**Directions for this task:**
In the passage criticizing the movie musical, find every way northeastern Nicaragua in the early eighties reminded Roxanne Dunbar-Ortiz of Oklahoma, and list them all.

**Supplied passage:**
((
At the graveyard, we're getting some chosen family drama, because the evil black landlord is now dating the Latina junkie stripper with no morals, stealing her from the straight white ex-junkie. They all fight, then the lesbians are getting married and the Latina junkie prostitute's dying -- but she's revived -- just in time for the grand finale!

But what about San Francisco's Sixth Street? It's the scene of a New Year's street party outside a glowing corporate Nothing Beats the Wiz store (created just for the shoot) - everyone's supposedly returning from Times Square in time for a quick glimpse of San Francisco's Market Street. Okay, so we've got San Francisco's skidrow masquerading as New York's skidrow in the movie version of the musical that claims to represent the combustible downtown New York of the late eighties while profiting from the literal and figurative death of that very culture. And these are just a couple layers of this atrocity.

Roxanne Dunbar-Ortiz addresses this layering of colonialism in her new book, Blood on the Border: a Memoir of the Contra War, when she describes some of the ways in which the northeastern part of Nicaragua in the early eighties reminded her of Oklahoma, where she grew up: widespread rural poverty, Hank Williams blasting from the houses, evangelical Protestant hymns, and a hunger for US products. But when do we get the musical?
))
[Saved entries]
((
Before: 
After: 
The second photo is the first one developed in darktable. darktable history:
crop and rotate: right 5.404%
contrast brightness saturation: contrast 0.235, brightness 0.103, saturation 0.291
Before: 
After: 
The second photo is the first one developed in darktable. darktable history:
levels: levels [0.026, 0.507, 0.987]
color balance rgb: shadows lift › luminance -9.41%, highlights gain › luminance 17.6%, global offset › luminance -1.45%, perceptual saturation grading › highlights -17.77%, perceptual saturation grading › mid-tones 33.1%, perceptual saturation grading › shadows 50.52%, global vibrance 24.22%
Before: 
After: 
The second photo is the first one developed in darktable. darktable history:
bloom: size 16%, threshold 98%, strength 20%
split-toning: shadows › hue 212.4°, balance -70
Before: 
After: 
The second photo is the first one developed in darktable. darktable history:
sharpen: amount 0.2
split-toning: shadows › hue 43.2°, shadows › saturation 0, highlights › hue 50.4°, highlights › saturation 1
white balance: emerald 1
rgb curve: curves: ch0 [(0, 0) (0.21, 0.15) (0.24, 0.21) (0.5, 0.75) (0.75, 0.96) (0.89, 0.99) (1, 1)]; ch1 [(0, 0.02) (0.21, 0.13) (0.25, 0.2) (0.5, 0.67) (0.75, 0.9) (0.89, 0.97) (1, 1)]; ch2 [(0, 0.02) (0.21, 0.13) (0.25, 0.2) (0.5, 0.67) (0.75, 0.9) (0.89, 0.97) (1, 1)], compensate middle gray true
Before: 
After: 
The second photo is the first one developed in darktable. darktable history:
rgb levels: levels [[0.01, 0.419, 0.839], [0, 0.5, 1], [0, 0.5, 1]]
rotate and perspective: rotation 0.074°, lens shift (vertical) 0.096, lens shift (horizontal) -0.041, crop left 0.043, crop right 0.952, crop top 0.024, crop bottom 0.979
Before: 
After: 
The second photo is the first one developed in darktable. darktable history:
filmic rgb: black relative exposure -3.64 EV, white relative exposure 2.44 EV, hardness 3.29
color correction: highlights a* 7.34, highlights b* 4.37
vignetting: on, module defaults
))
**Completed task:**
- Widespread rural poverty
- Hank Williams blasting from the houses
- Evangelical Protestant hymns
- A hunger for US products